It’s an extremely common problem; your grass looks great through summer but come winter, water doesn’t drain, your grass starts to thin (or dies completely) and just one step sees your foot caked in mud. Waterlogged grass is a nightmare for many homeowners, and sometimes it seems like there is no solution to stop grass dying.
So, what options are available to help shop grass dying when your garden gets waterlogged? Well, if you have a garden like Monty Don, which is prone to becoming a lake during the winter then your only option is likely to embrace the seasonal change and plan your garden around it. But, if you are one of the many homeowners who sees their garden become more of a claggy mud pit during winter, then there are actually quite a few options available to you if your garden has poor drainage.
Why is my grass waterlogged?
Firstly it is important to understand why your garden is waterlogged. Once you understand what causes your grass to retain water, you can begin to solve the problem and help stop your grass dying. A waterlogged lawn can be cause by a high water table or poor drainage. Plus, sometimes these two things can work together to exacerbate the problem or water retention in your lawn.
High water table
The water table is the level at which saturated earth beneath your garden meets unsaturated earth. The lower the level of your water table, the deeper you would need to dig to find water logged soil. If the water table level reaches the surface, then you will begin to see pools of water form and not drain from your lawn. The water table level will rise and fall seasonally, and heavy rain can raise the water table temporarily.
In times gone by, the local well would have told you the water table level for you area. The level of the water in the well would rise and fall seasonally as ground water increased or decreased. Nowadays, it’s more likely that you will see the effects of a high water table in your garden if you get puddles that never drain, or on a bigger scale in your local area in the form of localised flooding during bad weather.
If it is your water table that is causing your garden to flood then this is likely to be an issue that is shared by everyone within your local community. Sadly there are limited options available to you to solve this problem as it is likely to be related to the topography of your area.
Poor drainage is extremely common in many gardens, especially if you have heavy clay soil. The fine particles in clay soil will prevent water from draining freely and quickly cause muddy soil in heavy rain. Some plants thrive in waterlogged soil, but many (like grass) struggle to survive.
Whilst a high water table will allow surface water to pool for often days at a time even when rain stops, poor drainage will only allow water to sit on the surface for a matter of hours. The ground might still seem very wet even after sitting water has drained, but this is more down to the absorbent soil rather than their being excess ground water.

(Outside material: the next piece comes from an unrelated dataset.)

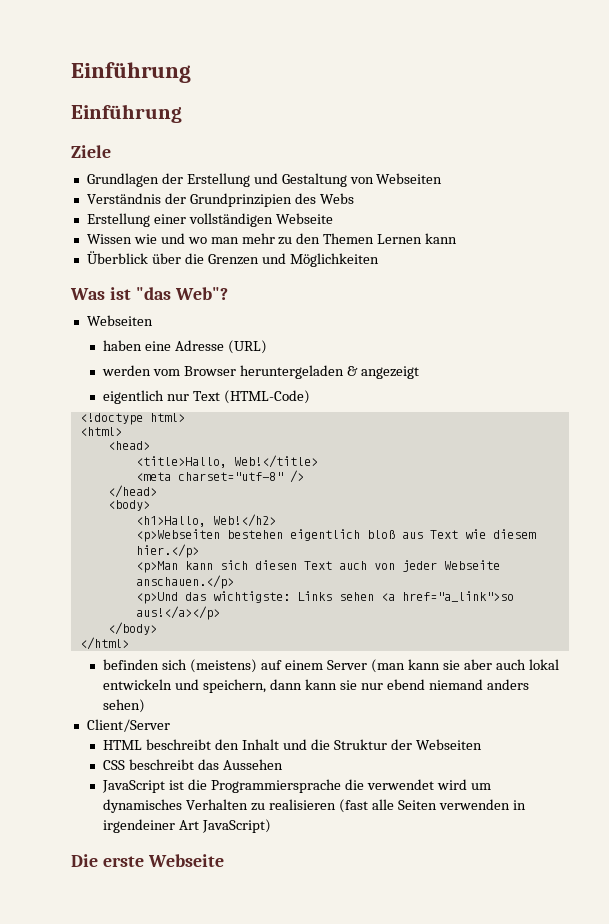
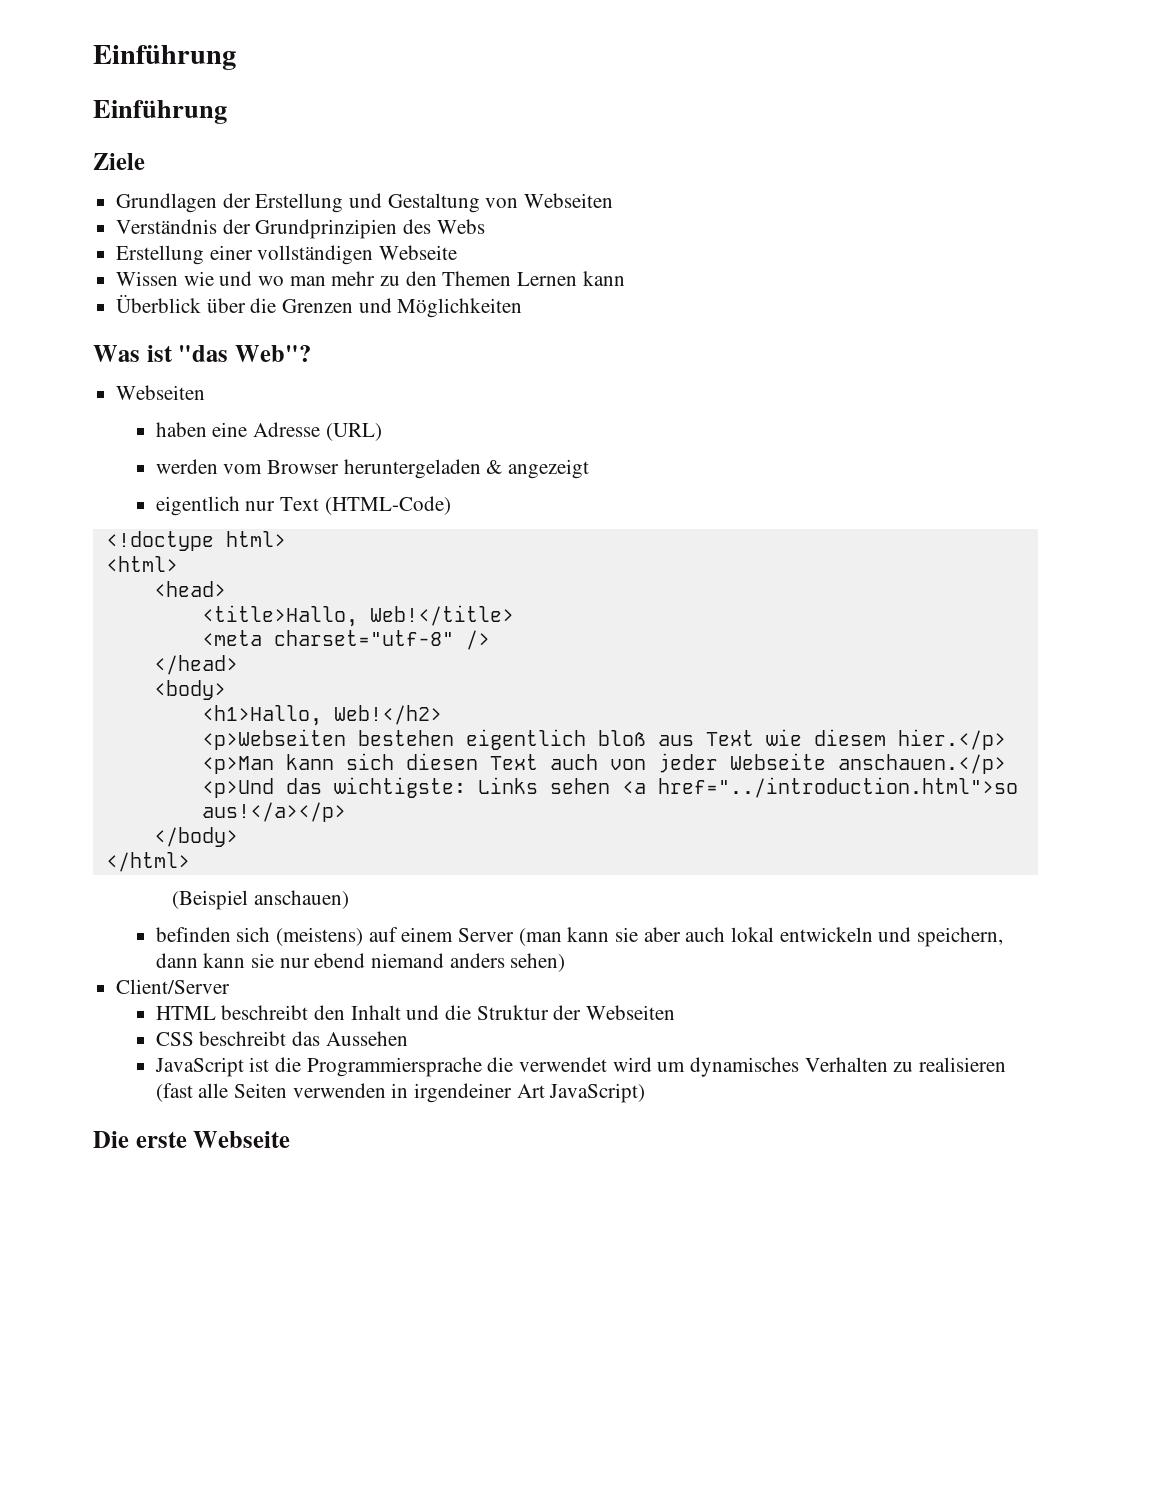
[401,591,514,602] href="a_link">so -> [657,777,1018,798] href="../introduction.html">so
(129, 643) none -> [171,890,349,910] // (Beispiel anschauen)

Think of it as a kitchen sponge – it’s still wet even after it has been wrung out, while excess water evaporates.
How do I stop grass dying?
There are two things you need to do to stop grass dying in your garden; improve drainage and prevent footfall from damaging the grass after heady rain. By fixing these two concerns, you will help your lawn keep going even during wettest of winters.
Improve drainage in your lawn and stop grass dying
Aerate your lawn by using a garden fork to create regular holes in your turn. Push the fork deep into the ground and jiggle it back and forth to increase the size of each hole. Repeat this process across the entire lawn.
A French drain is a specially constructed channel beneath your lawn that allows water to drain from the sodden ground and run off into a main drain or gravel soakaway. The channels of a French drain are lined with gravel and a special perforated land drainage pipe is then installed and also covered with gravel. Soil is placed over the top and then turf relaid. This is good for large spaces of poor draining soil.
Grass matting is low effort option to protect wet grass from footfall. The rubber matting gives structure to the ground surface and take footfall weight off the grass. Plus, once installed you can leave the grass matting in place and mow straight over it in summer as the grass grows through.